Regardless, my point was that folks may see an adverse affect to any type food they consume, whether it's an allergic reaction or an exposure to chemicals or pathogens. If CSPI is going after a brand of potato chip that has a fairly small market niche, they should go after all foods. I simply disagree with their premise. The general public is well aware that there is some measure of risk, slim as it may be, in consuming foods that they make part of the diet, but the fact is that they standard for marketplace is that they are generally regarded as safe, not 100% risk-free.

Posted by: Chpfan | January 6, 2006 2:17 PM

Tabacco whats wrong with tabacco?(philip morris owns frito)

Posted by: Kip Athan | January 9, 2006 12:13 PM

CSPI has collected 3,753 complaints in 9 years only because they've been specifically asking consumers to connect any physical discomfort they feel with the potato chips they may have eaten.
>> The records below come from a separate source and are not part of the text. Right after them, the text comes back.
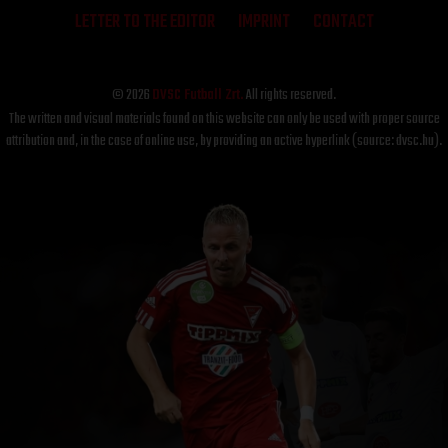
LETTER TO THE EDITOR
IMPRINT
CONTACT
© 2026
DVSC Futball Zrt.
All rights reserved.
The written and visual materials found on this website can only be used with proper source
attribution and, in the case of online use, by providing an active hyperlink (source: dvsc.hu).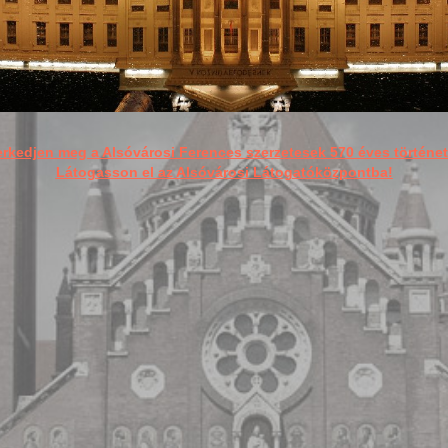
rkedjen meg a Alsóvárosi Ferences szerzetesek 570 éves történet
Látogasson el az Alsóvárosi Látogatóközpontba!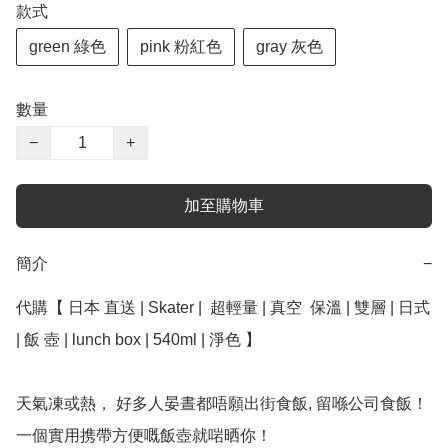
款式
green 綠色
pink 粉紅色
gray 灰色
數量
−
+
加至購物車
簡介
−
代購【 日本 直送 | Skater |  超輕量 | 真空  保溫 | 雙層 | 日式 
| 飯 壺 | lunch box | 540ml | 淨色 】

天氣凍或熱， 好多人晏晝都唔願出街食飯, 留喺公司食飯！
一個實用携帶方便嘅飯壺就啱晒你！
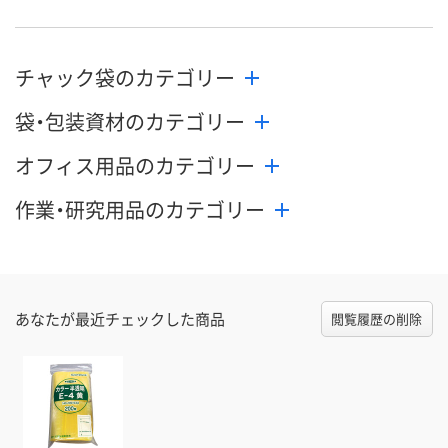
チャック袋のカテゴリー
袋・包装資材のカテゴリー
オフィス用品のカテゴリー
作業・研究用品のカテゴリー
あなたが最近チェックした商品
閲覧履歴の削除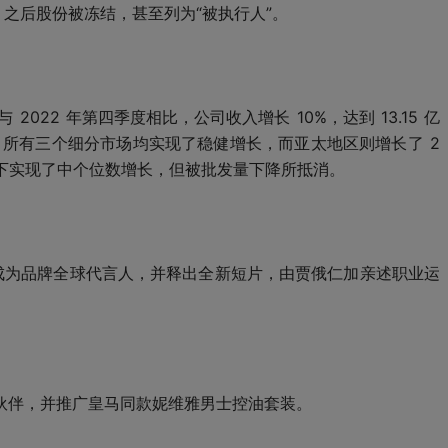
，之后股份被冻结，甚至列为“被执行人”。
2022 年第四季度相比，公司收入增长 10%，达到 13.15 亿
，所有三个细分市场均实现了稳健增长，而亚太地区则增长了 2
带动下实现了中个位数增长，但被批发量下降所抵消。
俄仁加成为品牌全球代言人，并释出全新短片，由贾俄仁加亲述职业运
伙伴，并推广皇马同款妮维雅男士控油套装。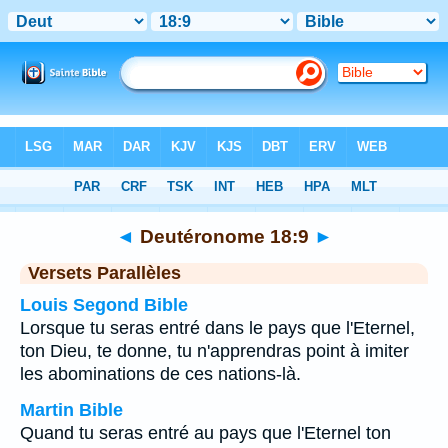
Bible
>
Deutéronome
>
Chapitre 18
> Verset 9
◄
Deutéronome 18:9
►
Versets Parallèles
Louis Segond Bible
Lorsque tu seras entré dans le pays que l'Eternel,
ton Dieu, te donne, tu n'apprendras point à imiter
les abominations de ces nations-là.
Martin Bible
Quand tu seras entré au pays que l'Eternel ton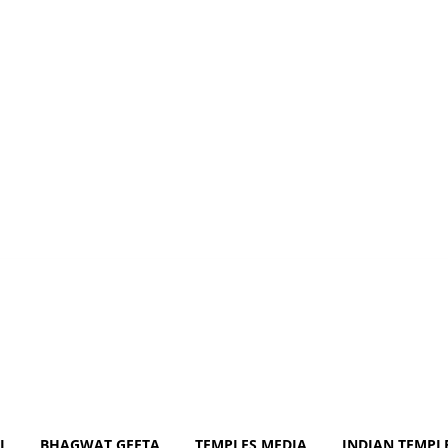
J
BHAGWAT GEETA
TEMPLES MEDIA
INDIAN TEMPL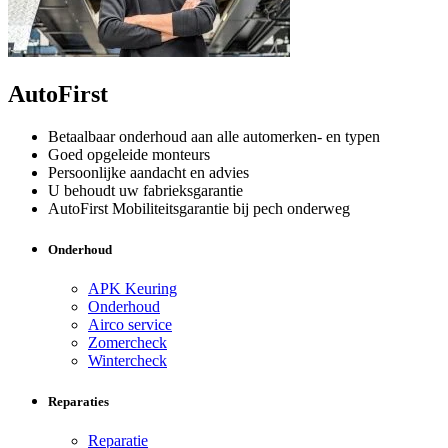
AutoFirst
Betaalbaar onderhoud aan alle automerken- en typen
Goed opgeleide monteurs
Persoonlijke aandacht en advies
U behoudt uw fabrieksgarantie
AutoFirst Mobiliteitsgarantie bij pech onderweg
Onderhoud
APK Keuring
Onderhoud
Airco service
Zomercheck
Wintercheck
Reparaties
Reparatie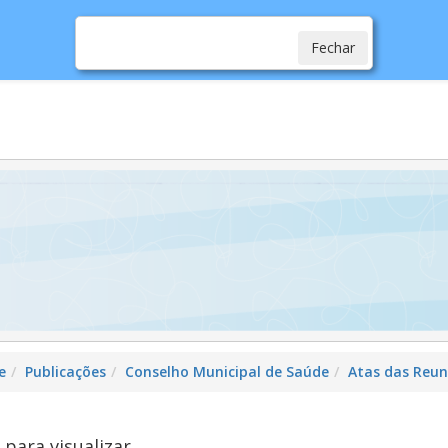
Fechar
cias
Serviços
Secretarias
Cidade
Ouv
e
Publicações
Conselho Municipal de Saúde
Atas das Reun
 para visualizar...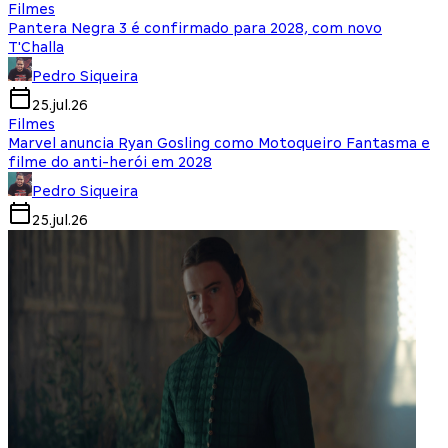
Filmes
Pantera Negra 3 é confirmado para 2028, com novo
T'Challa
Pedro Siqueira
25.jul.26
Filmes
Marvel anuncia Ryan Gosling como Motoqueiro Fantasma e
filme do anti-herói em 2028
Pedro Siqueira
25.jul.26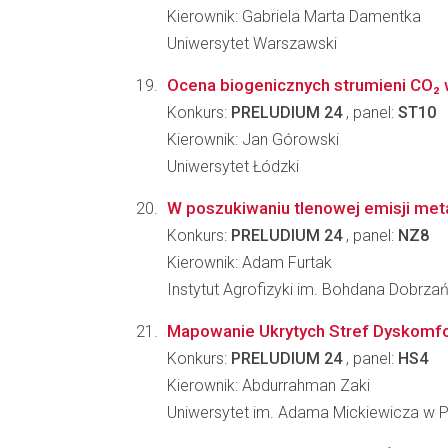
Kierownik: Gabriela Marta Damentka
Uniwersytet Warszawski
Ocena biogenicznych strumieni CO₂
Konkurs:
PRELUDIUM 24
, panel:
ST10
Kierownik: Jan Górowski
Uniwersytet Łódzki
W poszukiwaniu tlenowej emisji met
Konkurs:
PRELUDIUM 24
, panel:
NZ8
Kierownik: Adam Furtak
Instytut Agrofizyki im. Bohdana Dobrz
Mapowanie Ukrytych Stref Dyskomfor
Konkurs:
PRELUDIUM 24
, panel:
HS4
Kierownik: Abdurrahman Zaki
Uniwersytet im. Adama Mickiewicza w 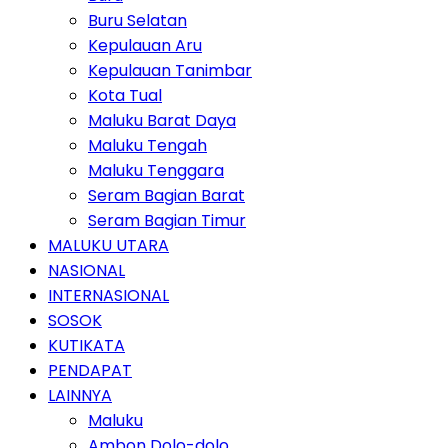
Buru Selatan
Kepulauan Aru
Kepulauan Tanimbar
Kota Tual
Maluku Barat Daya
Maluku Tengah
Maluku Tenggara
Seram Bagian Barat
Seram Bagian Timur
MALUKU UTARA
NASIONAL
INTERNASIONAL
SOSOK
KUTIKATA
PENDAPAT
LAINNYA
Maluku
Ambon Dolo-dolo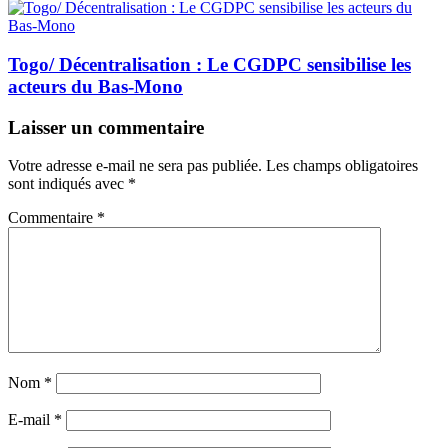
Togo/ Décentralisation : Le CGDPC sensibilise les
acteurs du Bas-Mono
Laisser un commentaire
Votre adresse e-mail ne sera pas publiée.
Les champs obligatoires
sont indiqués avec
*
Commentaire
*
Nom
*
E-mail
*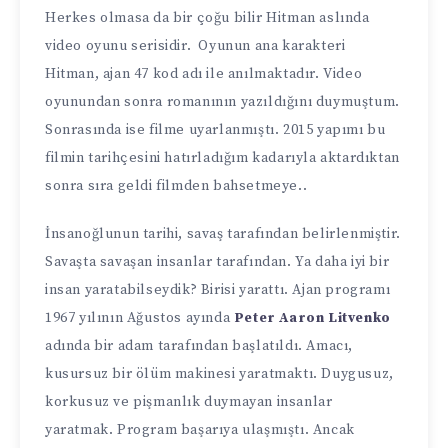
Herkes olmasa da bir çoğu bilir Hitman aslında
video oyunu serisidir. Oyunun ana karakteri
Hitman, ajan 47 kod adı ile anılmaktadır. Video
oyunundan sonra romanının yazıldığını duymuştum.
Sonrasında ise filme uyarlanmıştı. 2015 yapımı bu
filmin tarihçesini hatırladığım kadarıyla aktardıktan
sonra sıra geldi filmden bahsetmeye..
İnsanoğlunun tarihi, savaş tarafından belirlenmiştir.
Savaşta savaşan insanlar tarafından. Ya daha iyi bir
insan yaratabilseydik? Birisi yarattı. Ajan programı
1967 yılının Ağustos ayında
Peter Aaron Litvenko
adında bir adam tarafından başlatıldı. Amacı,
kusursuz bir ölüm makinesi yaratmaktı. Duygusuz,
korkusuz ve pişmanlık duymayan insanlar
yaratmak. Program başarıya ulaşmıştı. Ancak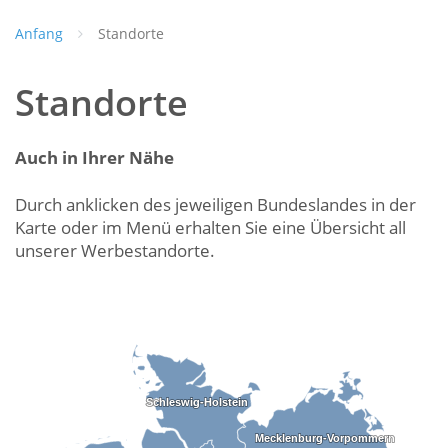
Anfang
Standorte
Standorte
Auch in Ihrer Nähe
Durch anklicken des jeweiligen Bundeslandes in der
Karte oder im Menü erhalten Sie eine Übersicht all
unserer Werbestandorte.
Schleswig-Holstein
Schleswig-Holstein
Mecklenburg-Vorpommern
Mecklenburg-Vorpommern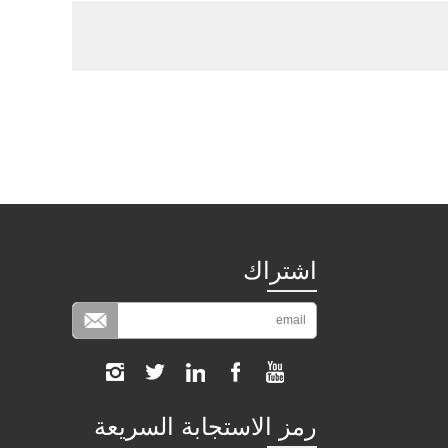
اشتراك
رمز الاستجابة السريعة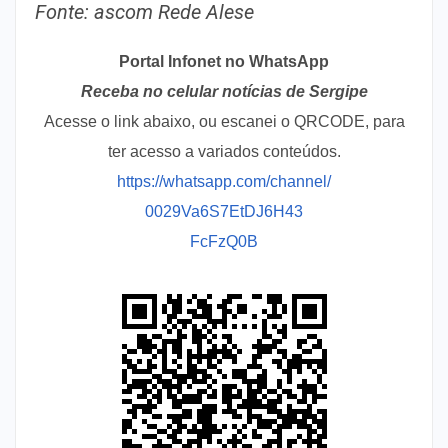
Fonte: ascom Rede Alese
Portal Infonet no WhatsApp
Receba no celular notícias de Sergipe
Acesse o link abaixo, ou escanei o QRCODE, para
ter acesso a variados conteúdos.
https://whatsapp.com/channel/
0029Va6S7EtDJ6H43
FcFzQ0B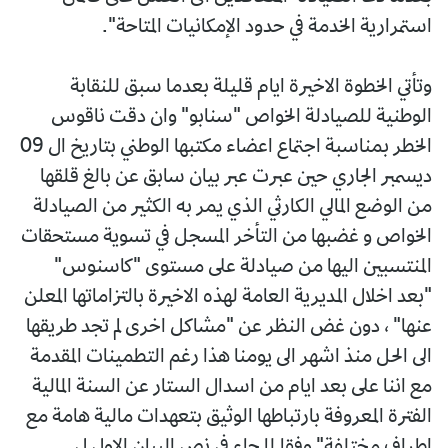
استمرارية الخدمة في حدود الإمكانيات المتاحة".
وتأتي الخطوة الاخيرة ايام قليلة بعدما سبق للنقابة
الوطنية للصيادلة الخواص "سنابو" وان دقت ناقوس
الخطر بمناسبة اجتماع اعضاء مكتبها الوطني بتاريخ ال 09
ديسمبر الجاري حين عبرت عبر بيان سابق عن بالغ قلقها
من الوضع المالي الكارثي الذي يمر به الكثير من الصيادلة
الخواص و غضبها من التأخر المسجل في تسوية مستحقات
المنتسبين اليها من صيادلة على مستوى "كاسنوس"
"بعد اخلال المديرية العامة لهذه الاخيرة بالتزاماتها المعلن
عنها" ، دون غض النظر عن "مشاكل اخرى لم تجد طريقها
الى الحل منذ اشهر الى يومنا هذا رغم التطمينات المقدمة
مع اننا على بعد ايام من اسدال الستار عن السنة المالية
الفترة المعروفة بارتباطها الوثيق بتعهدات مالية هامة مع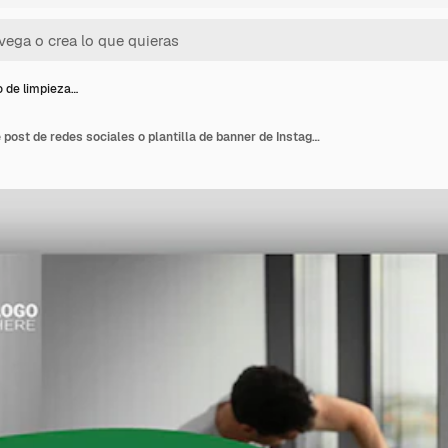
o de limpieza…
Servicio de limpieza de post de redes sociales o plantilla de banner de Instagram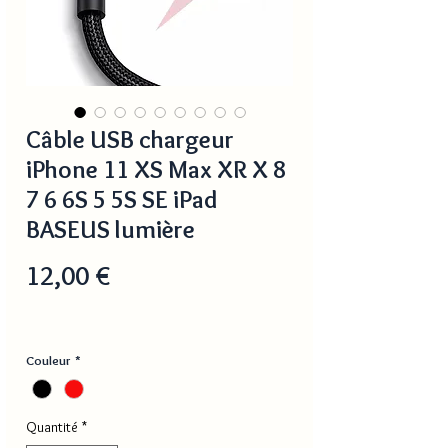
Câble USB chargeur
iPhone 11 XS Max XR X 8
7 6 6S 5 5S SE iPad
BASEUS lumière
Prix
12,00 €
Couleur
*
Quantité
*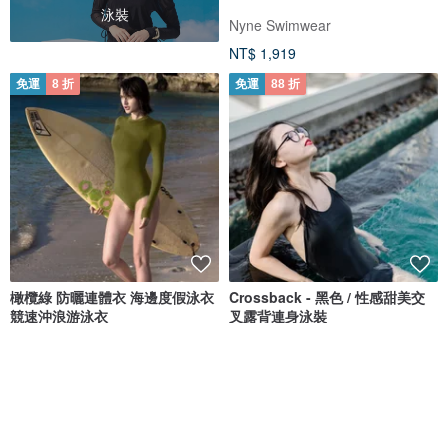
泳裝
Nyne Swimwear
NT$ 1,919
免運
8 折
免運
88 折
橄欖綠 防曬連體衣 海邊度假泳衣
Crossback - 黑色 / 性感甜美交
競速沖浪游泳衣
叉露背連身泳裝
valtos
MAILLOT CO.
NT$ 2,660
NT$ 3,325
NT$ 1,473
NT$ 1,673
獨家販售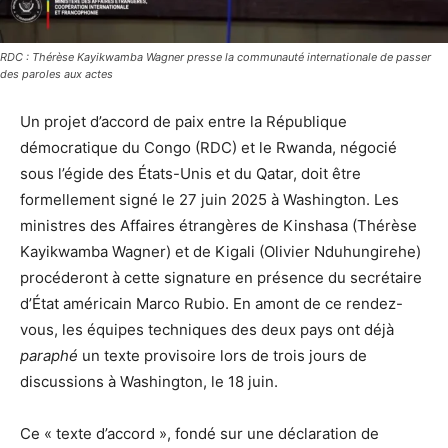
RDC : Thérèse Kayikwamba Wagner presse la communauté internationale de passer
des paroles aux actes
Un projet d’accord de paix entre la République
démocratique du Congo (RDC) et le Rwanda, négocié
sous l’égide des États-Unis et du Qatar, doit être
formellement signé le 27 juin 2025 à Washington. Les
ministres des Affaires étrangères de Kinshasa (Thérèse
Kayikwamba Wagner) et de Kigali (Olivier Nduhungirehe)
procéderont à cette signature en présence du secrétaire
d’État américain Marco Rubio. En amont de ce rendez-
vous, les équipes techniques des deux pays ont déjà
paraphé
un texte provisoire lors de trois jours de
discussions à Washington, le 18 juin.
Ce « texte d’accord », fondé sur une déclaration de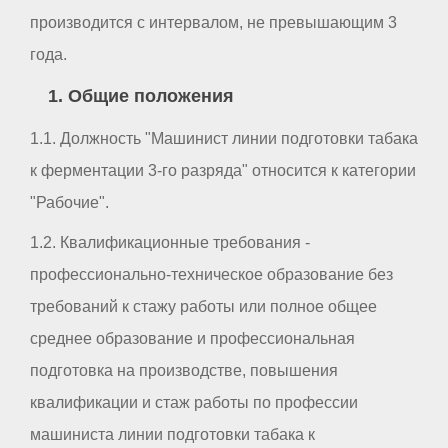
производится с интервалом, не превышающим 3
года.
1. Общие положения
1.1. Должность "Машинист линии подготовки табака
к ферментации 3-го разряда" относится к категории
"Рабочие".
1.2. Квалификационные требования -
профессионально-техническое образование без
требований к стажу работы или полное общее
среднее образование и профессиональная
подготовка на производстве, повышения
квалификации и стаж работы по профессии
машиниста линии подготовки табака к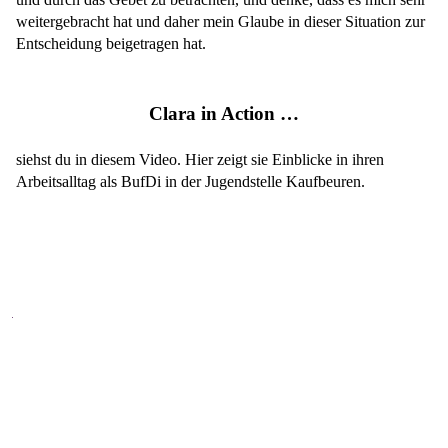
weitergebracht hat und daher mein Glaube in dieser Situation zur
Entscheidung beigetragen hat.
Clara in Action …
Mit
siehst du in diesem Video. Hier zeigt sie Einblicke in ihren
dem
Laden
Arbeitsalltag als BufDi in der Jugendstelle Kaufbeuren.
des
Videos
akzeptieren
Sie
die
Datenschutzerklärung
von
YouTube.
Mehr
erfahren
VIDEO
LADEN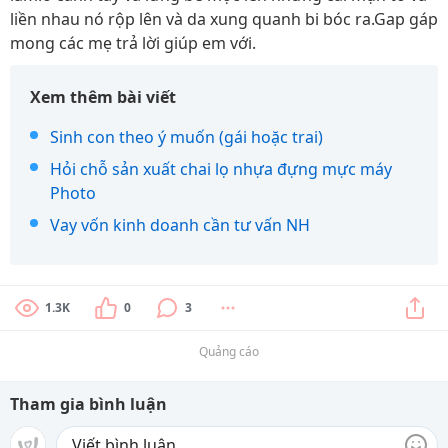
liền nhau nó rộp lên và da xung quanh bi bóc ra.Gap gáp
mong các mẹ trả lời giúp em với.
Xem thêm bài viết
Sinh con theo ý muốn (gái hoặc trai)
Hỏi chỗ sản xuất chai lọ nhựa đựng mực máy
Photo
Vay vốn kinh doanh cần tư vấn NH
1.3K
0
3
Quảng cáo
Tham gia bình luận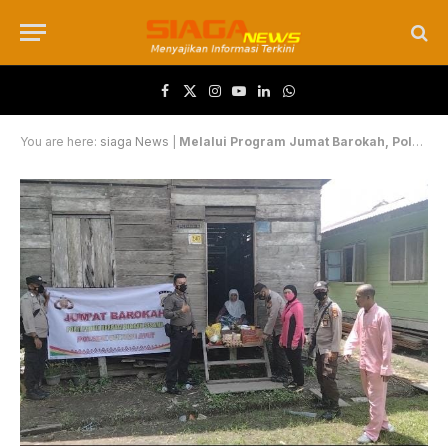
Facebook
X (Twitter)
Instagram
YouTube
LinkedIn
WhatsApp
You are here:
siaga News
|
Melalui Program Jumat Barokah, Polres Siak Bantu Masayarakat Yang Membutuhkan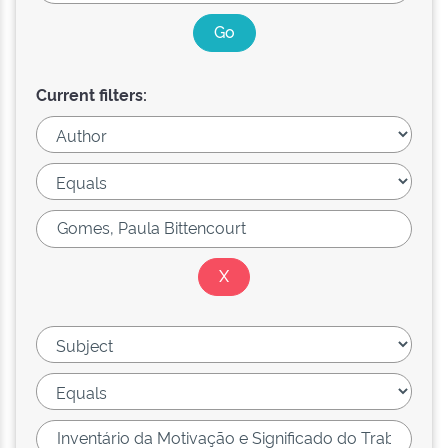
Current filters: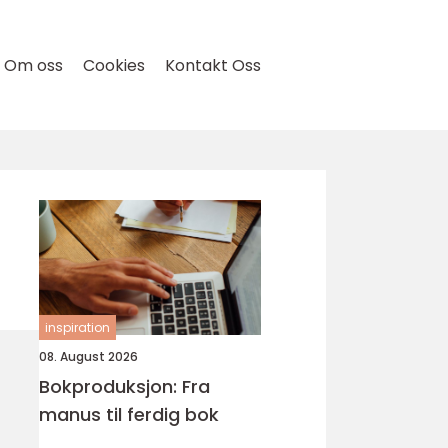
Om oss
Cookies
Kontakt Oss
inspiration
08. August 2026
Bokproduksjon: Fra
manus til ferdig bok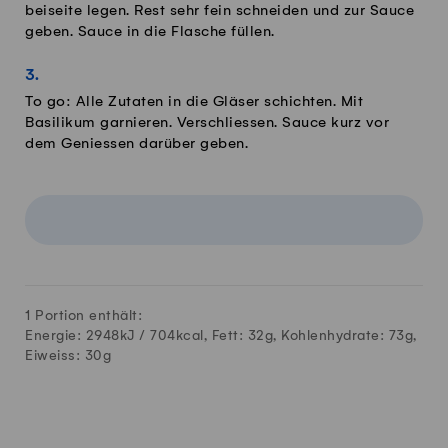
beiseite legen. Rest sehr fein schneiden und zur Sauce
geben. Sauce in die Flasche füllen.
To go: Alle Zutaten in die Gläser schichten. Mit
Basilikum garnieren. Verschliessen. Sauce kurz vor
dem Geniessen darüber geben.
1 Portion enthält:
Energie: 2948kJ /
704
kcal, Fett:
32
g, Kohlenhydrate:
73
g,
Eiweiss:
30
g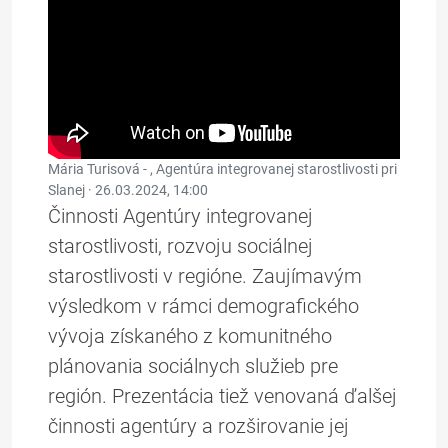
Mária Turisová - , Agentúra integrovanej starostlivosti pri
Slanej ·
26.03.2024, 14:00
Činnosti Agentúry integrovanej
starostlivosti, rozvoju sociálnej
starostlivosti v regióne. Zaujímavým
výsledkom v rámci demografického
vývoja získaného z komunitného
plánovania sociálnych služieb pre
región. Prezentácia tiež venovaná ďalšej
činnosti agentúry a rozširovanie jej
They have no way of proving a causal link to the symptoms, nor have they even attempted to find out what percentage of total Olestra eaters have the problems they allege. If you're looking for problems, you'll find them, but that doesn't mean that the product is unsafe for the vast majority of consumers who continue to eat them without discomfort.

Posted by: Alice | January 12, 2006 2:18 PM

Fact is that some people have GI problems with Olestra and some don't. I can eat dam n near anything and not be bothered by it.... woodchips and gravy don't affect me. But if I eat more tha a few chips of Olestra, then I have problems with my GI tract. Also, I don't like the pasty feeling in my mouth after a few chips.

Posted by: Mike | March 10, 2006 12:18 AM

I tried "WOW" in '98. Didn't particularly notice a taste difference to draw me back. But, I did have immediate discharge problems (seepage) that continue to this day! In reviewing other comments, I've looked for similar reaction in others, found none to date. I must have been singularly over sensitive to them!

Posted by: TPNPublisher@aol.com | April 27, 2006 9:31 AM

I tried these chips as well when they first came out it immediantly had me on the toliet with diareaha and bad stomache cramps...I never touched them again until recently i found the fat free pringles which did not state on the front it was in them or i would not have gotten them ...i had a few my husband and my son..we all had the same things occer ..waking up i hte night with extreme diareaha and bad stomache pains!this is when i looked at the ingrediants and noticed this in the chips ..well lets say they were thrown out right away .....i feel they need to warn about this on the label and on the front should say it is in the chips ...y should peole have to see their loved ones and children suffer terribly just for a few chips they ate ..its ridiculous is what it is ..it shouldnt be allowed to be on the market in my opinion..

Posted by: Dianne | May 12, 2006 12:51 PM

I have enjoyed WOW and Ruffles Light for years now, and I consider them healthful. Truth be known, all these complainers probably would rather ingest all that OTHER fat along with their regular laxative routine. Please, Mr. Mfr., bring back the Olean to the baking products section of our grocery shelves.